Kemper Sports presented a market and feasibility study for Dawson Park at the Oconee County Board of Commissioners meeting on Dec. 2, outlining a multi‑phase plan that aims to serve local recreation needs while generating sports‑tourism revenue.
Steve Gorris, senior vice president of Kemper Sports, introduced the project team and passed the presentation to Richard Stiffenger, who summarized the market analysis and the firm’s development scenarios. Stiffenger said the Phase 1 concept includes roughly 92 acres with space for 10 full‑size outdoor multipurpose fields and parking; future phases could add six more fields and a roughly 90,000‑square‑foot indoor sport complex capable of eight basketball courts (crosslined) or 16 volleyball courts.
Stiffenger emphasized the county’s regional advantage: “We believe very strongly that the county has the ability to establish itself as a destination within the broader region,” citing a 2½– to 4‑hour drive‑time market that the consultants used to model demand. Using scenarios that compare synthetic turf and natural grass, Kemper projected the indoor‑and‑outdoor synthetic‑turf model could support up to 62 events annually at maturity and generate about $26,500,000 in direct spending in the county (year 5), with roughly $950,000 in incremental hotel and sales tax revenue modeled.

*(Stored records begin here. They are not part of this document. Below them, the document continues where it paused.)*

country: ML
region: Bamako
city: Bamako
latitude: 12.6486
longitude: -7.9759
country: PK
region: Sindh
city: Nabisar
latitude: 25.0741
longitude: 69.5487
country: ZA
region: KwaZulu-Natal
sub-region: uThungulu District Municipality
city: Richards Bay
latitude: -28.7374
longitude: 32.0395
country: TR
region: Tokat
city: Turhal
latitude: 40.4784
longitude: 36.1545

Kemper cautioned the board that operational performance varies by design choices. “A healthy goal for any sports‑tourism development is to get as close to breakeven operationally by year 5,” Stiffenger said, while also acknowledging many municipal complexes require an ongoing operating subsidy during early years. The consultants recommended budgeting reserves for capital replacement and running sensitivity tests on turf vs. grass, phasing, and programming mixes to improve financial outcomes.

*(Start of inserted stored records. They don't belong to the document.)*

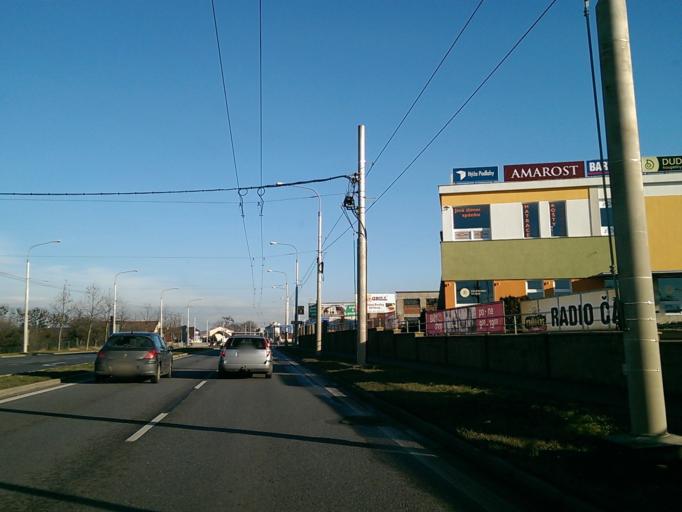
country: CZ
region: Zlin
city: Tecovice
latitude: 49.2090
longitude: 17.5925
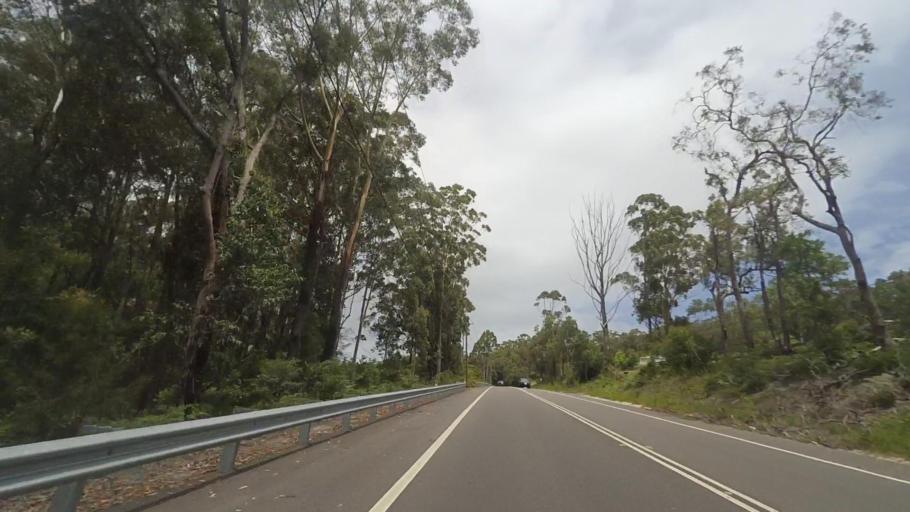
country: AU
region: New South Wales
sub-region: Wyong Shire
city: Chittaway Bay
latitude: -33.3331
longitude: 151.4118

Commissioners questioned the assumptions behind the projections, focusing on three issues: the amount of taxpayer subsidy the county would need to provide, how 55,183 projected year‑5 room nights translate into required hotel inventory, and whether the county can capture nonlocal spending before new lodging and restaurants are built. Commissioner (Speaker 4) said he did not want residents to depart assuming the project would be a moneymaker and pressed for the “bottom line” taxpayer cost; Kemper responded that a portion of scenarios show operational subsidy is likely but that the larger economic impact accrues to local restaurants, hotels and retailers as visitor spending is captured.

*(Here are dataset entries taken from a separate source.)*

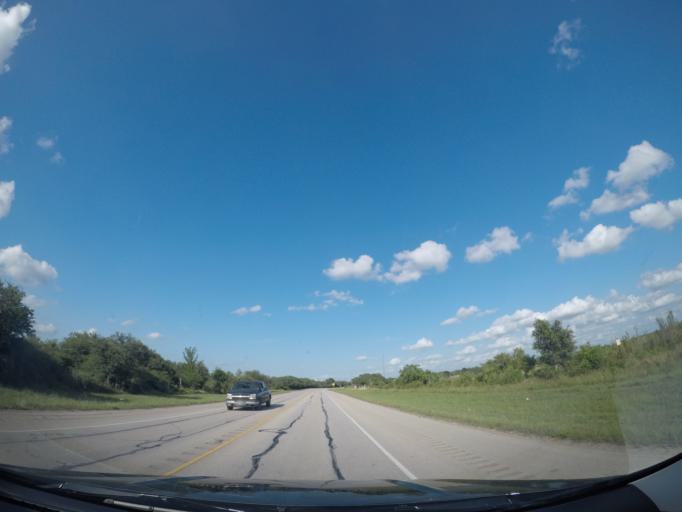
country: US
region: Texas
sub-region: Colorado County
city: Eagle Lake
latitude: 29.5682
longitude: -96.4754
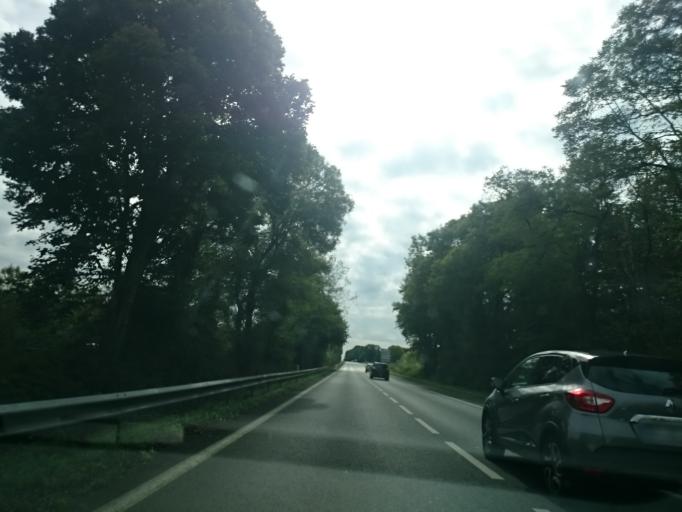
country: FR
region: Pays de la Loire
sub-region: Departement de la Loire-Atlantique
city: Vigneux-de-Bretagne
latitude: 47.2862
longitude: -1.7348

Kemper and county staff also discussed phasing and site work. The consultant said early civil infrastructure—grading and pad‑ready work—can be staged to reduce future remobilization costs and preserve options for future fields and indoor facilities.
Next steps recommended by Kemper include finalizing the turf vs. grass decision for Phase 1 outdoor fields, completing facility design and funding structure, confirming program and operating models, and starting park branding and marketing. The presentation concluded with a question‑and‑answer period during which Kemper committed to provide rostered follow‑up items, including the hotel‑room calculation that would convert projected room nights into a target number of rooms.